▸ Work task: Among the entries below, one stretch runs from the line that contains "One in five of" through the line that contains "Children and parents: media". Repeat that stretch exactly, ends included, and only that.

▸ Task material:

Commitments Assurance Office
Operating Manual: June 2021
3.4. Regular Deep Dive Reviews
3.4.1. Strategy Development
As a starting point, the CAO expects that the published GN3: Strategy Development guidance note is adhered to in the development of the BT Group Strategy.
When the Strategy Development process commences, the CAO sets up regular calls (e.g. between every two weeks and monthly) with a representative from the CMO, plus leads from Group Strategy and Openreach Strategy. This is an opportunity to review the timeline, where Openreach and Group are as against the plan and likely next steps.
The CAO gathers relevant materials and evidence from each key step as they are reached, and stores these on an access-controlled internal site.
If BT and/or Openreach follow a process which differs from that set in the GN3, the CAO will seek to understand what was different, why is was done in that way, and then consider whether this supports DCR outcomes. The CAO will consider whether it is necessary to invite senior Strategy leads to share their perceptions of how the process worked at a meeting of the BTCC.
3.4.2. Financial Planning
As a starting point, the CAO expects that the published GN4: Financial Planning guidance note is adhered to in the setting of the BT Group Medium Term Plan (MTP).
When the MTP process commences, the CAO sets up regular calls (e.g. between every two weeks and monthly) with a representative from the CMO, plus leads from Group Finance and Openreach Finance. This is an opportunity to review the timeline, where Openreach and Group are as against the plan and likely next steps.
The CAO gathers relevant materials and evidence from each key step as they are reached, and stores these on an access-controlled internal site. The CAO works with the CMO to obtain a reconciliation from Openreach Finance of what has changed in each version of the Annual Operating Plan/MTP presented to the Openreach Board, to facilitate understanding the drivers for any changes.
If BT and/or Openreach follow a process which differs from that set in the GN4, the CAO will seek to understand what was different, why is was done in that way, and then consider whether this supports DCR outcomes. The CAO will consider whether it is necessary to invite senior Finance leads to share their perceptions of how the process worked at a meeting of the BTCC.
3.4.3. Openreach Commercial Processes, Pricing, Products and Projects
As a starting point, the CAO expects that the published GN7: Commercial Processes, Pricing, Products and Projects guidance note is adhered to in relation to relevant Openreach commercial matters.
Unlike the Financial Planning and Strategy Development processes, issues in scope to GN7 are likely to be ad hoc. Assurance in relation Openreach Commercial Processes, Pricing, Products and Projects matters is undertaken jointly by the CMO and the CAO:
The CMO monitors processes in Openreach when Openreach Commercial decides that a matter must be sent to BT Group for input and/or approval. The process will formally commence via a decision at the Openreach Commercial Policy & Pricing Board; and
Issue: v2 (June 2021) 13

...

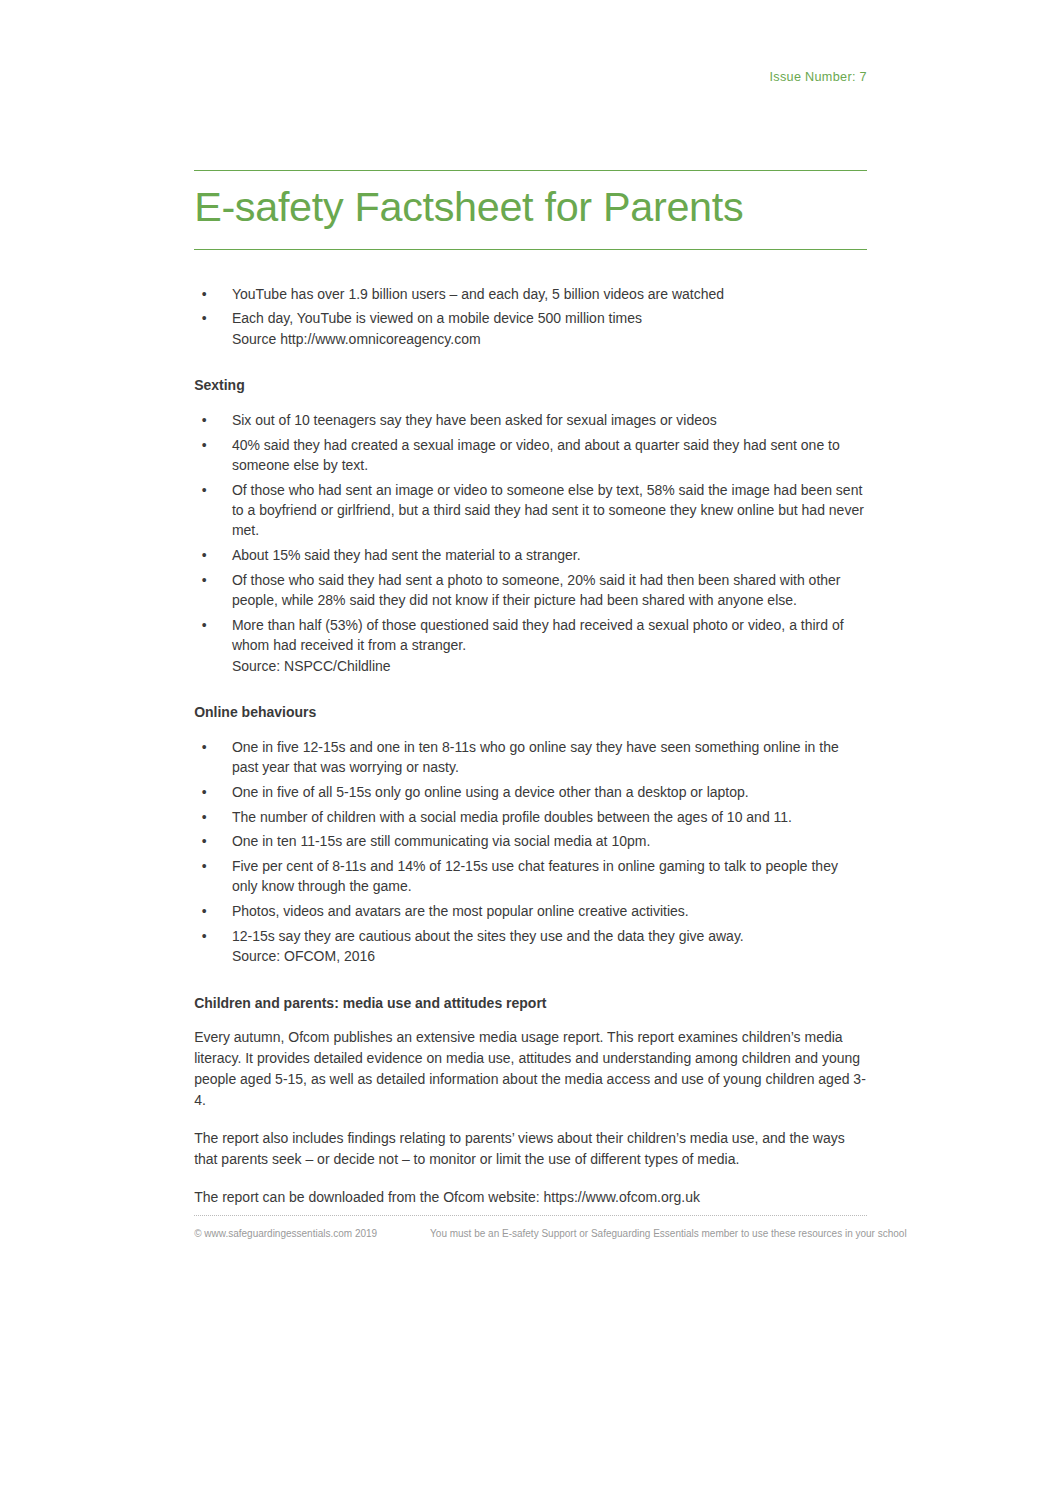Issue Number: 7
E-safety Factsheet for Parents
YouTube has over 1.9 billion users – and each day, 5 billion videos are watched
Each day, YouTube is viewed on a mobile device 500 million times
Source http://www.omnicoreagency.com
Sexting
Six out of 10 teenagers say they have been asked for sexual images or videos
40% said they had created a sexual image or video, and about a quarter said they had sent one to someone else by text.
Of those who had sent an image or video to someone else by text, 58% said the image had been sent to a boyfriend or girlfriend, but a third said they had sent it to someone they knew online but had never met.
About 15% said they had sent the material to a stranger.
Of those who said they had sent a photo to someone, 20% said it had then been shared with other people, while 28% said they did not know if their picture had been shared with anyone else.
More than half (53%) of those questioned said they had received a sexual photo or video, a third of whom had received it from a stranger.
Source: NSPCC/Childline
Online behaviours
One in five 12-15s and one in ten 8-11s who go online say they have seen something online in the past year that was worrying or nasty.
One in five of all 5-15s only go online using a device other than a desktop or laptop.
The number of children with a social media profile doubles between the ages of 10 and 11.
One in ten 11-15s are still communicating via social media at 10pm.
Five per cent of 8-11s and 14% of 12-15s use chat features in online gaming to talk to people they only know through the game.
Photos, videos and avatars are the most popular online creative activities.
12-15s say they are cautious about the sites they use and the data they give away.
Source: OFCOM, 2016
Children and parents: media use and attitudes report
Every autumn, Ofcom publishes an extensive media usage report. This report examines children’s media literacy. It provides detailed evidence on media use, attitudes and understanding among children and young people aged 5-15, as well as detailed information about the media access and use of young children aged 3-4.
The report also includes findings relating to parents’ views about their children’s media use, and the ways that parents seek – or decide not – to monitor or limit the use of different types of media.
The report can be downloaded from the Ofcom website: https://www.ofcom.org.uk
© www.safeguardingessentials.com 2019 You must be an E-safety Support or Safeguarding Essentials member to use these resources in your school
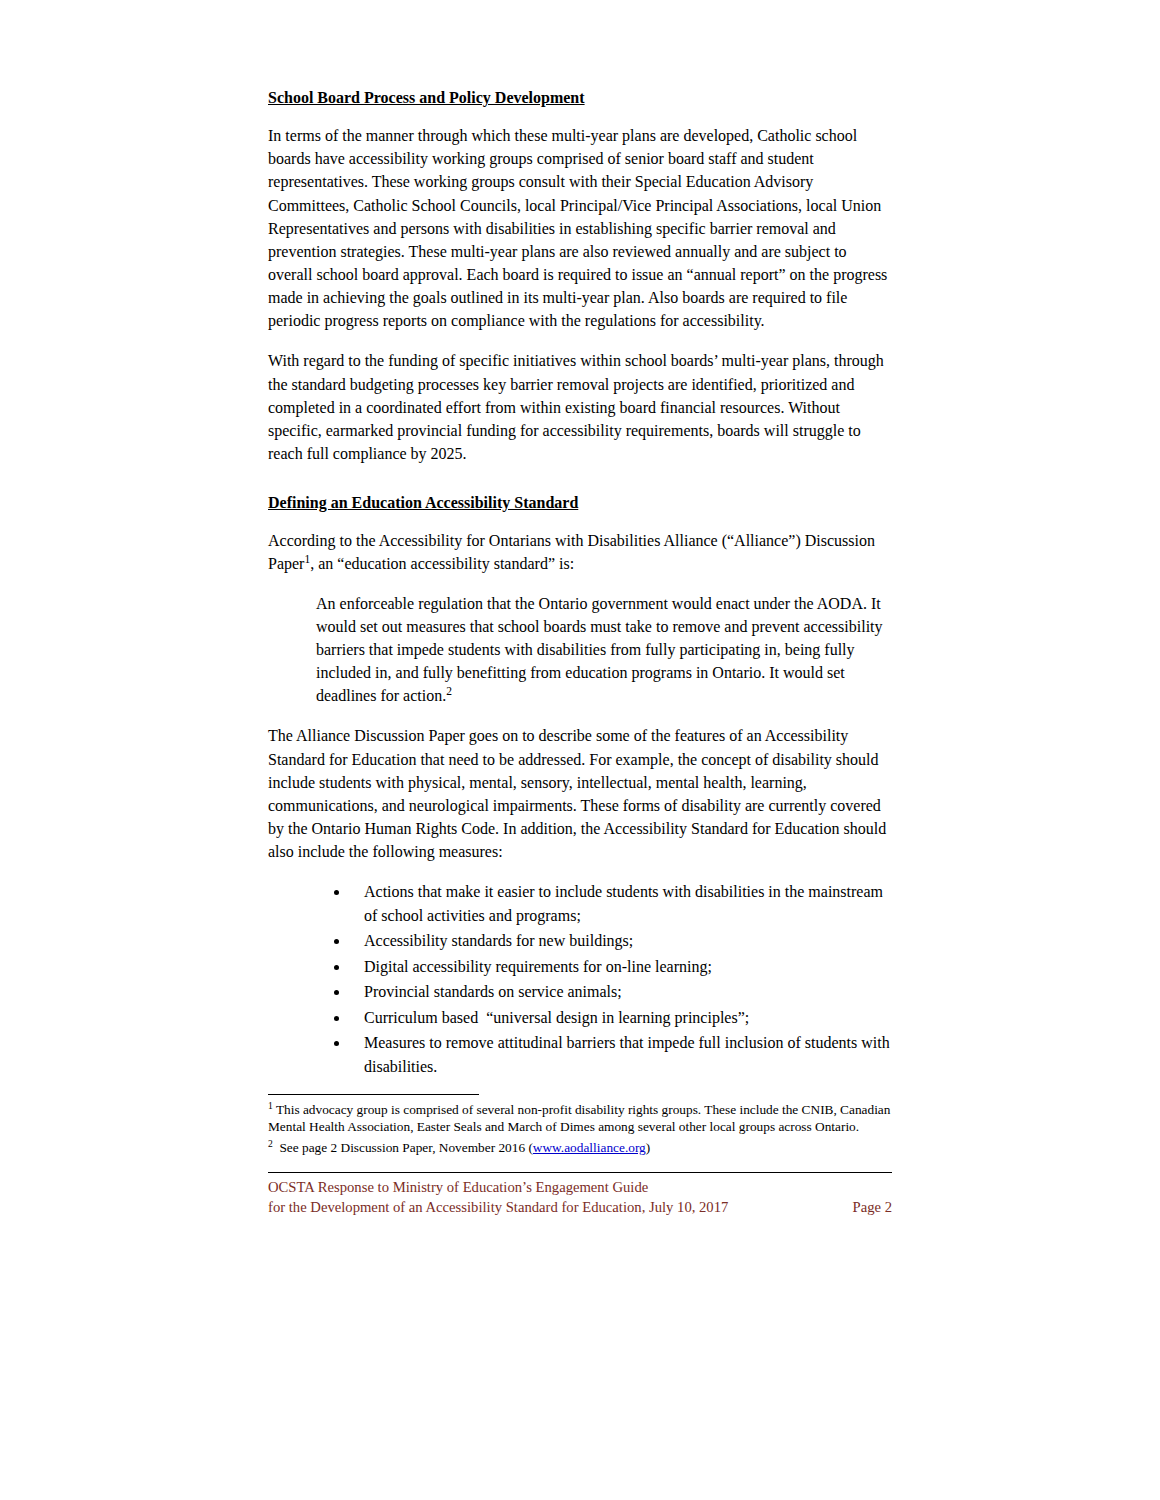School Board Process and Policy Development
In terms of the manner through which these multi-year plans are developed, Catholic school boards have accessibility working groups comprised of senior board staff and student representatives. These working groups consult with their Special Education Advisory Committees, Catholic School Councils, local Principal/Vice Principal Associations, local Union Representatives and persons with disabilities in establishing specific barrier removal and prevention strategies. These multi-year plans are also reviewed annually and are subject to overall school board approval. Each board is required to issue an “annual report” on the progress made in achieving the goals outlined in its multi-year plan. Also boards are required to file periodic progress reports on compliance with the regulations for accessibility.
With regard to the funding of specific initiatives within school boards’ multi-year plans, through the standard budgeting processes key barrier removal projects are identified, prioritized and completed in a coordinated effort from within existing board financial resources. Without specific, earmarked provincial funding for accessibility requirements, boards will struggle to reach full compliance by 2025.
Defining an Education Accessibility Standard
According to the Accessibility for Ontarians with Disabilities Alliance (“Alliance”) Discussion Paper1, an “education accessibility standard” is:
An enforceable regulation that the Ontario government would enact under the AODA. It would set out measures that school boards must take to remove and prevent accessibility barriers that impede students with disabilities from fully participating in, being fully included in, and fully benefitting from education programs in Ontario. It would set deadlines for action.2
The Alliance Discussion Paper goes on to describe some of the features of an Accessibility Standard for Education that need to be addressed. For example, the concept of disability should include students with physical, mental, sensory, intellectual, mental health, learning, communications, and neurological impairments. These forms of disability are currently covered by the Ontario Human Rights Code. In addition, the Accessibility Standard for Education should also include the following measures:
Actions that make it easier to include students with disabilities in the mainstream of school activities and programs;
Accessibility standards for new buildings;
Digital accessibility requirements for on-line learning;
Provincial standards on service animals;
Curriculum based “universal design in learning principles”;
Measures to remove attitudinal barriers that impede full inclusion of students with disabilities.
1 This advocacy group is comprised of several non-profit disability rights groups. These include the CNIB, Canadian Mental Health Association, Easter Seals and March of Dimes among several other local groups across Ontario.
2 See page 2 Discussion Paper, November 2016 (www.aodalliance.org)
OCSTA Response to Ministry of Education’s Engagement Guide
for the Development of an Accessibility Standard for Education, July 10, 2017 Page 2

▸ Response below:
One in five of all 5-15s only go online using a device other than a desktop or laptop.
The number of children with a social media profile doubles between the ages of 10 and 11.
One in ten 11-15s are still communicating via social media at 10pm.
Five per cent of 8-11s and 14% of 12-15s use chat features in online gaming to talk to people they only know through the game.
Photos, videos and avatars are the most popular online creative activities.
12-15s say they are cautious about the sites they use and the data they give away.
Source: OFCOM, 2016
Children and parents: media use and attitudes report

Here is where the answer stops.